The upload client is responsible for uploading the generated and created dump file to the watson.microsoft.com error reporting web site. It is, however, possible to upload this file to another web site -- but that involves code changes, for example the function FValidBucketResponseURL , so it validates a different website than the above mentioned and implemented in (_PUBLICROOT) /WCESHELLFE/OAK/WATSON/DWUI/ DWUIDLGS.CPP.

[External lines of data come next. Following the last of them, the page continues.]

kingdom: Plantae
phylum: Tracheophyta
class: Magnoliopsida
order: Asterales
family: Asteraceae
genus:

Another file you want to look at is (_PUBLICROOT) /COMMON/OAK/INC/DWPUBLIC.H. Here, you can define a valid response server (VALID_RESPONSE_SERVER) for your server, and, of course, you need to create an upload website capable getting bucket parameters, grouping minidumps into buckets, and responding to the upload client. While all this is possible, it might not be worth the trouble.

Minidumps and Buckets

A minidump is a dump file generated on the device by Dr. Watson, containing the most important parts of a crashed application. It's "mini" name results from the fact that it contains only what is needed to identify and analyze the crashed application. A bucket represents a unique bug or problem and identifies the component responsible for the bug. Bucketing helps the upload server to organize uploaded minidumps. All of this means that minidumps describing the same problem are grouped together in what is termed a bucket.

The structure DMPFILEINFO contains all the information needed to group a minidump file in a bucket:

// Structure to contain information regarding the dump file

typedef struct tagDMPFILEINFO

{

   WORD wBucketParams;      // how many bucket parameters are being used

   LPWSTR  rgwzBucketParams[MAX_BUCKETPARAMS]; // bucket parameters for generic

                            // mode

   LPWSTR pwzQueryString;   // additional query string

   LPWSTR pwzAppName;       // Name to display in the UI.


   LPWSTR pwzFilesToKeep;   // files to include in log but not delete

   LPWSTR pwzFilesToDelete; // files to include in log but delete when finished

   BOOL   fGenericParams;   // True indicates the bucket parameters are generic 

                            // parameters

} DMPFILEINFO, *PDMPFILEINFO;

Figure 18
How does it work?

When an application crashes, Dr. Watson goes into action and calls a function GenerateDumpFileContent implemented in (_WINCEROOT) PRIVATE/WINCEOS/UTILS/USREXCEPTDMP/UDUMPGEN.CPP.

This function does most of the work. It makes sure Dr. Watson is not preempted, and completes its job by setting its thread to the highest priority and its quantum to run to completion. It then gathers system, module, exception, process, and thread information into a CRASH_DATA structure defined in the same file. This structure actually defines a collection of structures. Once crash data has been collected, it resets the thread to its original state and writes the crash data to a dump file. That's it.

Epilogue

This article is by no means a comprehensive view on the subject of post mortem debugging and error reporting of retail devices. However, it should be viewed as a teaser for the reader to delve into the subject and take a look at the sources available. The following locations are a good place to begin:

• (_PUBLICROOT) /WCESHELLFE/OAK/WATSON/DWUI
• (_WINCEROOT) PRIVATE/WINCEOS/COREOS/NK/OSAXS
• (_WINCEROOT) PRIVATE/WINCEOS/UTILS/USREXCEPTDMP

We hope that error reporting will become part of the retail images you create, mainly so you can provide better and more robust systems for your clients.